# WHAT YOU NEED TO DO
Write out the records again, replacing every "street-level" with "roadside" and leaving everything else unchanged. Leave the pictures out.

[Dataset excerpt]
--- Start ---

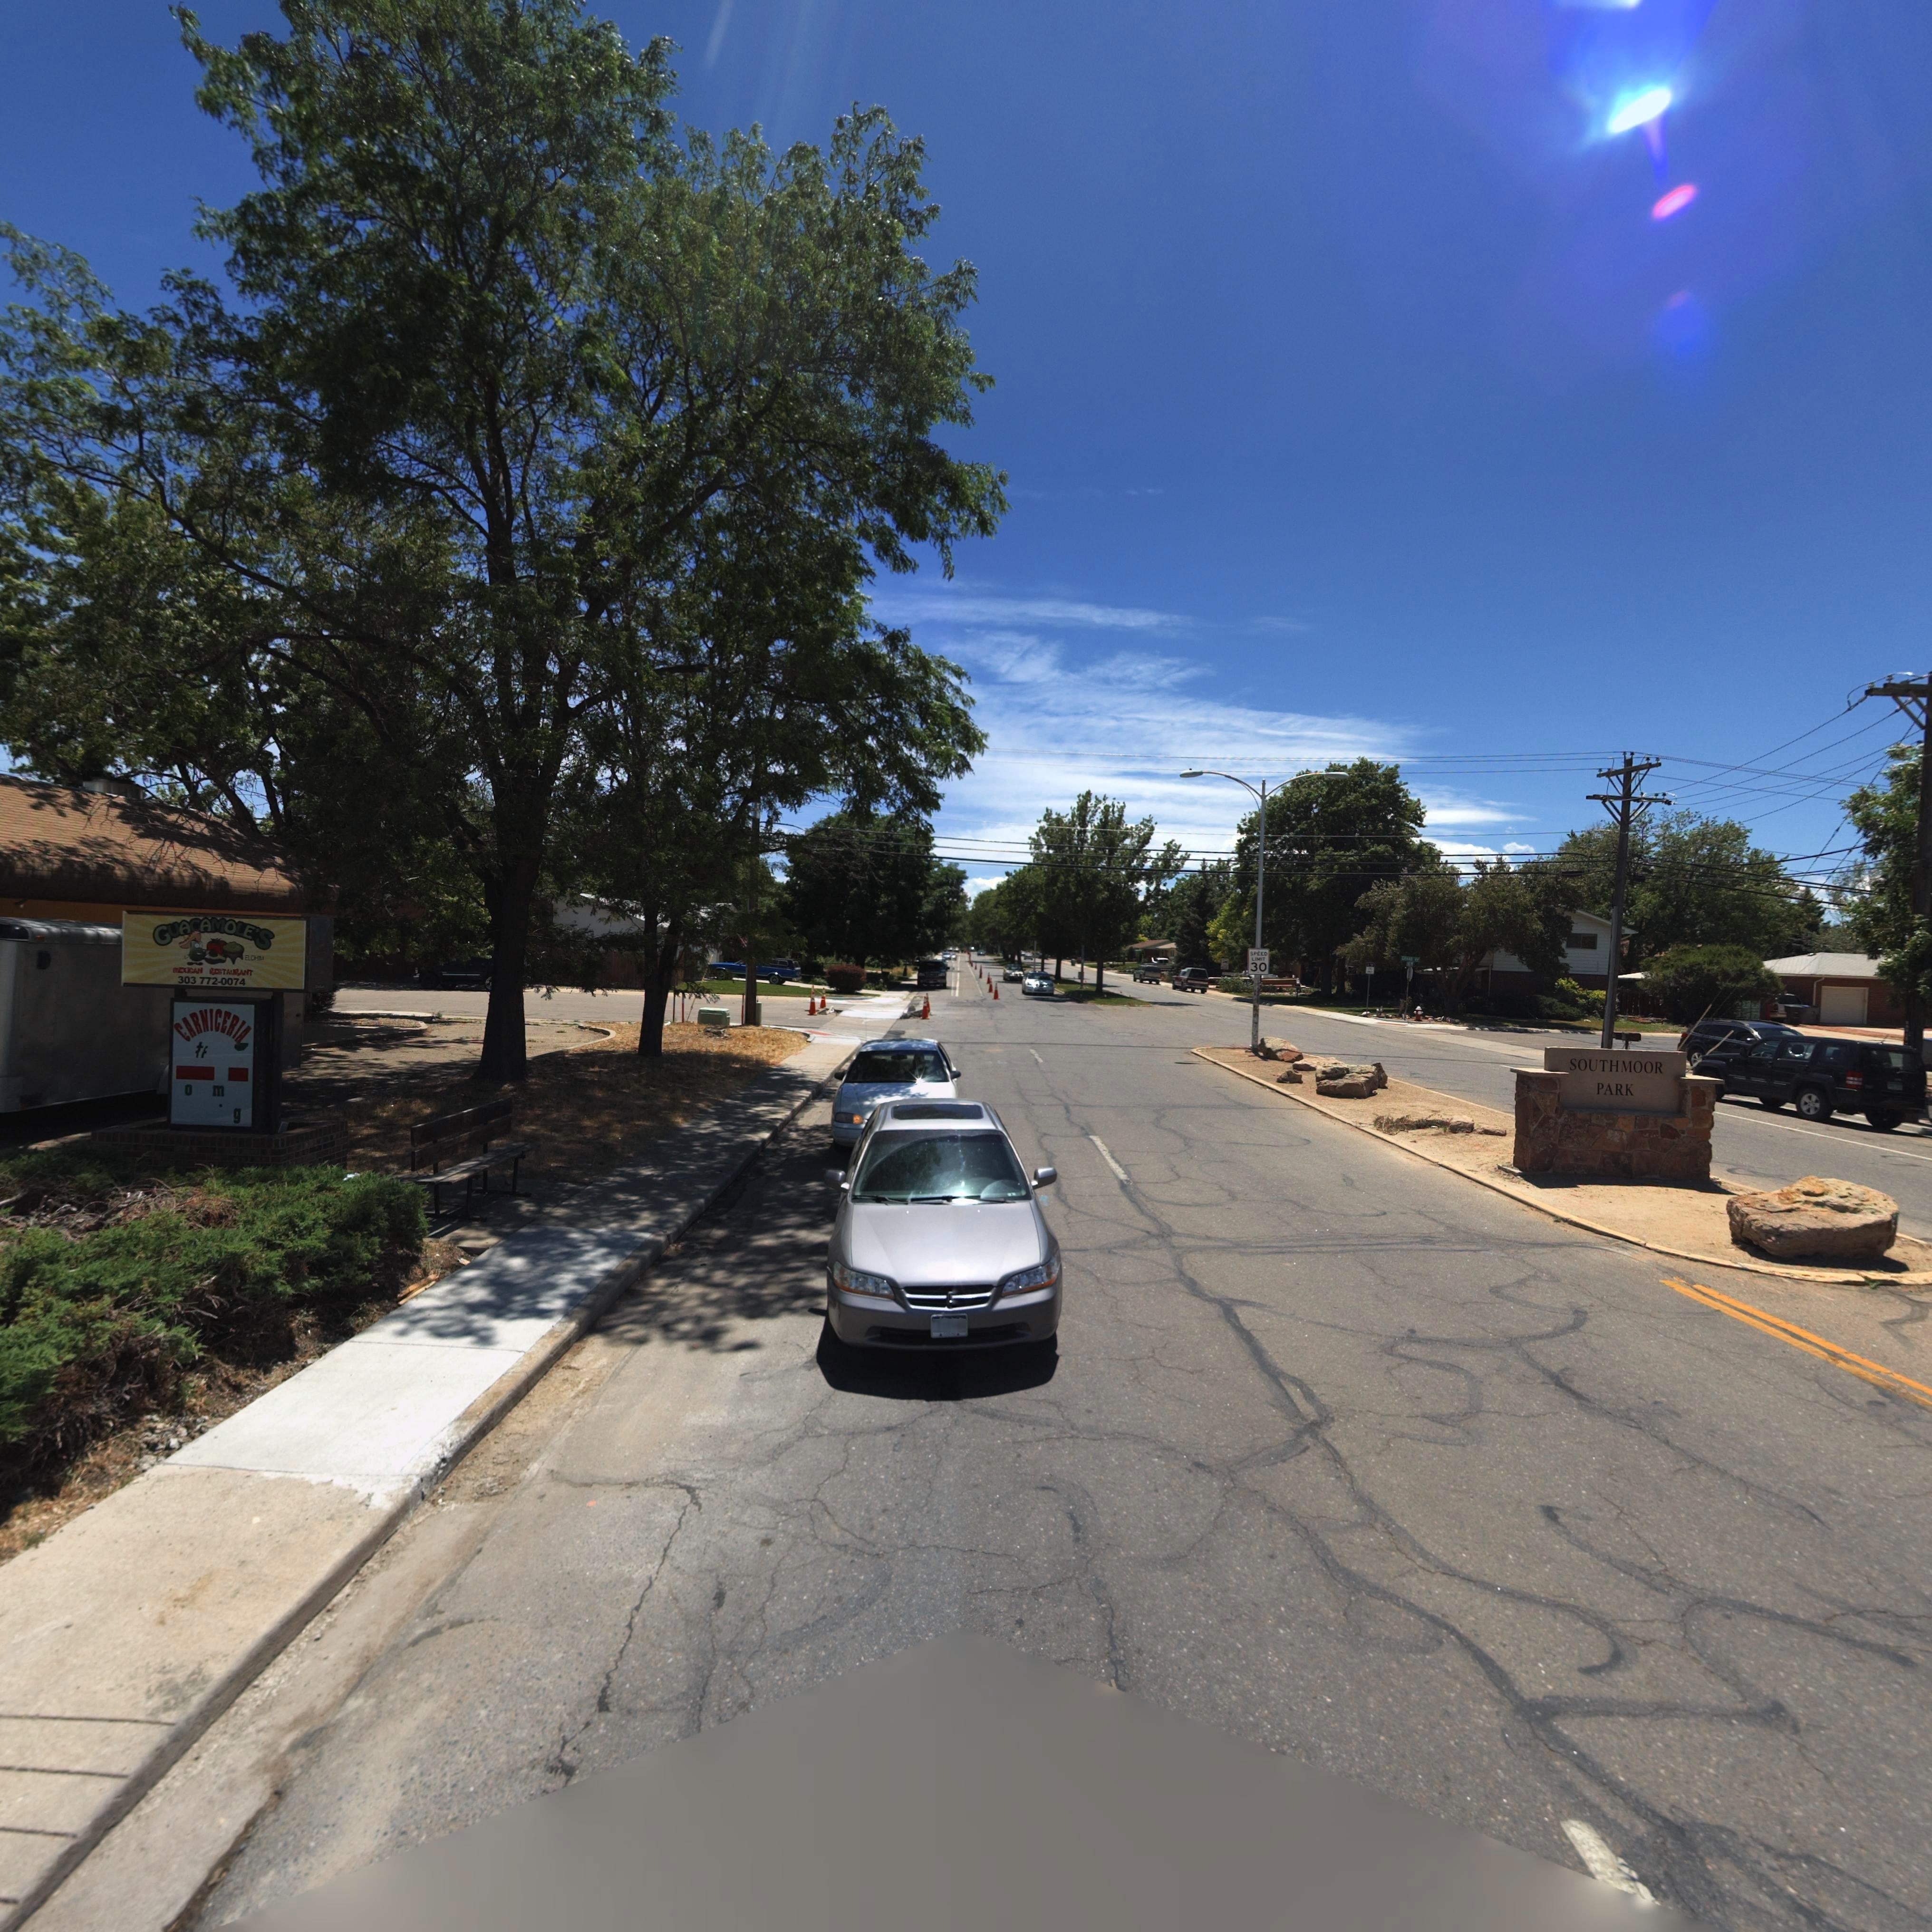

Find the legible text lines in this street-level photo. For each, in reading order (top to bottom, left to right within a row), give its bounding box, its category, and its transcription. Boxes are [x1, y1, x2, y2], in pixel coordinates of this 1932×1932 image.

[152, 916, 277, 951] BusinessName: GUACAMOLE'S
[172, 966, 253, 976] BusinessName: mEXICAN RESTAURANT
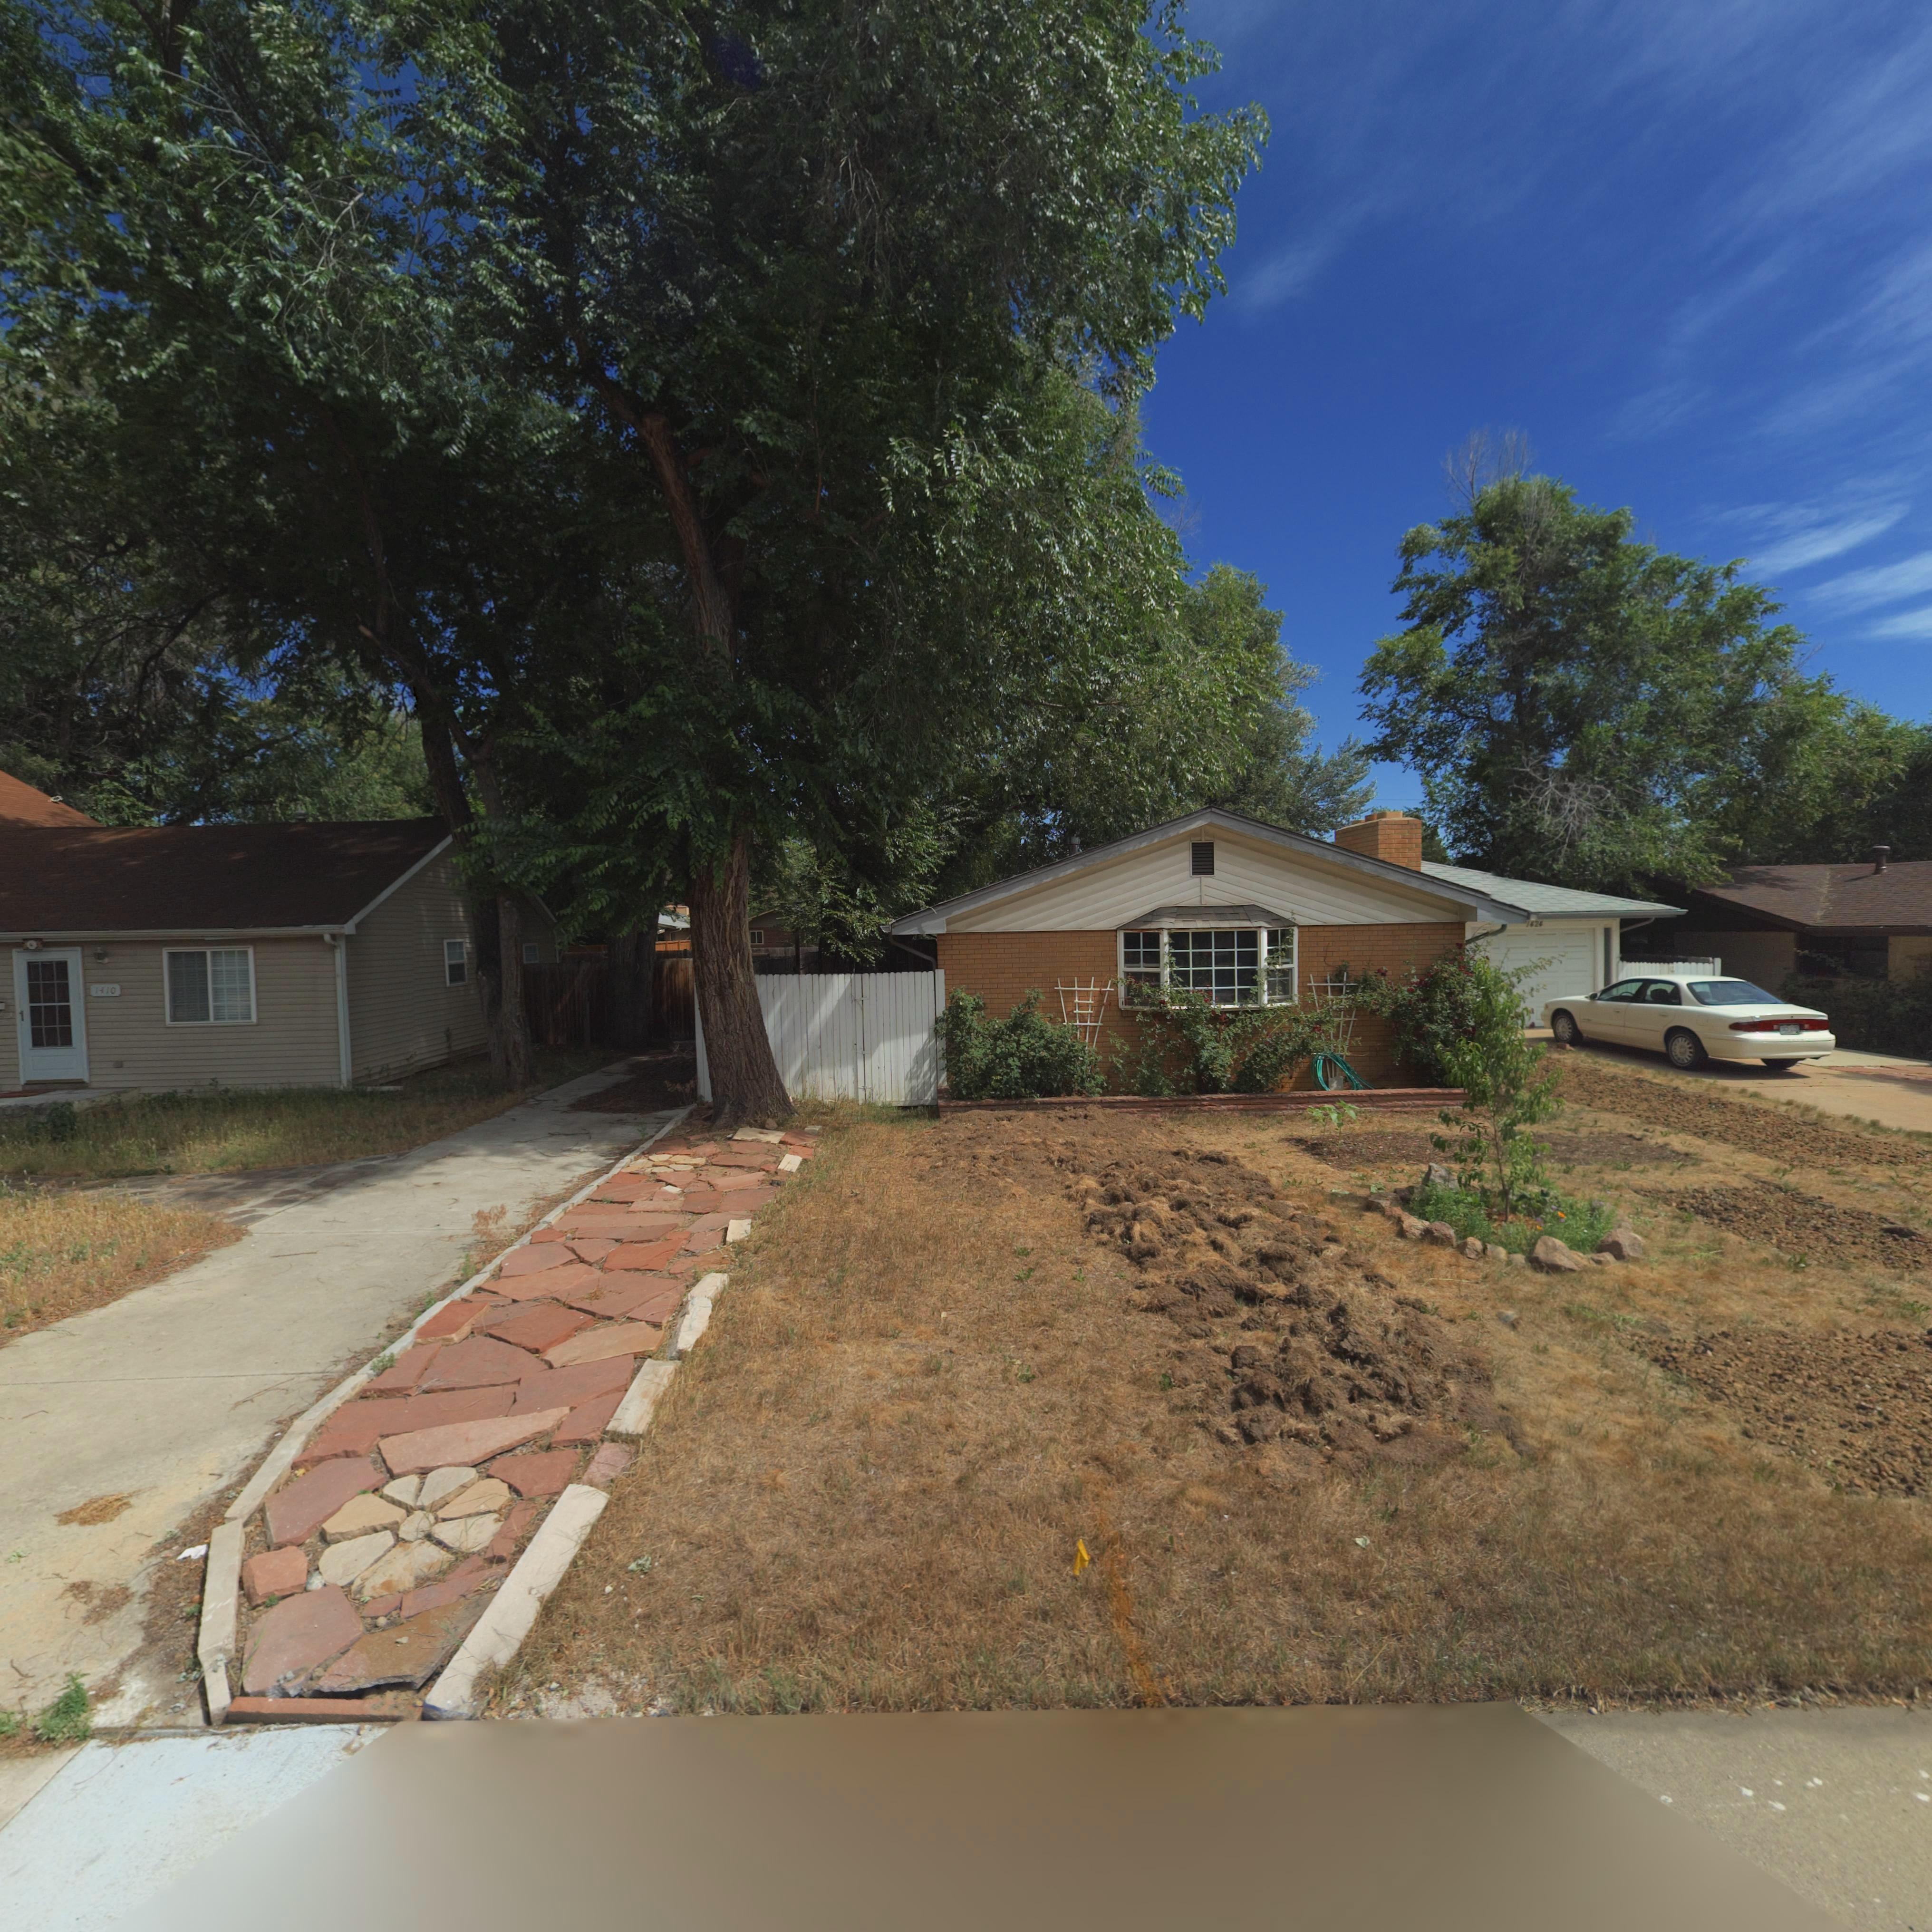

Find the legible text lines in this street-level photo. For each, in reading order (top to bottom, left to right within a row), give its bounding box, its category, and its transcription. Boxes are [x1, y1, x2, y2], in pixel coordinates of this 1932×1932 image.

[1525, 919, 1544, 927] StreetNumber: 1424
[94, 985, 116, 995] StreetNumber: 1410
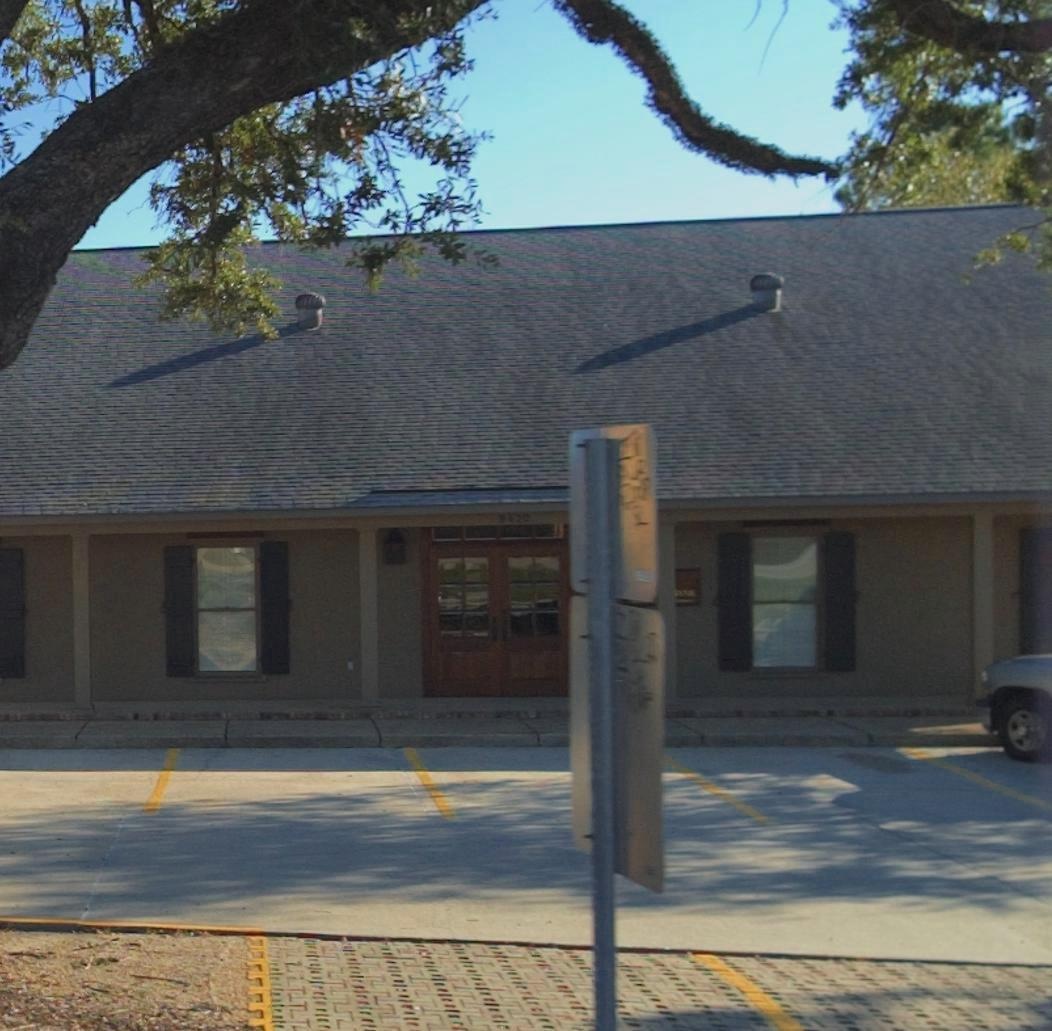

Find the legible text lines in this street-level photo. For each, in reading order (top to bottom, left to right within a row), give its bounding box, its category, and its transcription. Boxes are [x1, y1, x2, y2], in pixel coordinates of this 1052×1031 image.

[497, 511, 532, 525] StreetNumber: 9420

--- End ---

# THE COMPLETED TASK
Find the legible text lines in this roadside photo. For each, in reading order (top to bottom, left to right within a row), give its bounding box, its category, and its transcription. Boxes are [x1, y1, x2, y2], in pixel coordinates of this 1932×1932 image.

[152, 916, 277, 951] BusinessName: GUACAMOLE'S
[172, 966, 253, 976] BusinessName: mEXICAN RESTAURANT

Find the legible text lines in this roadside photo. For each, in reading order (top to bottom, left to right within a row), give its bounding box, its category, and its transcription. Boxes are [x1, y1, x2, y2], in pixel coordinates of this 1932×1932 image.

[1525, 919, 1544, 927] StreetNumber: 1424
[94, 985, 116, 995] StreetNumber: 1410

Find the legible text lines in this roadside photo. For each, in reading order (top to bottom, left to right within a row), give its bounding box, its category, and its transcription. Boxes are [x1, y1, x2, y2], in pixel coordinates of this 1052×1031 image.

[497, 511, 532, 525] StreetNumber: 9420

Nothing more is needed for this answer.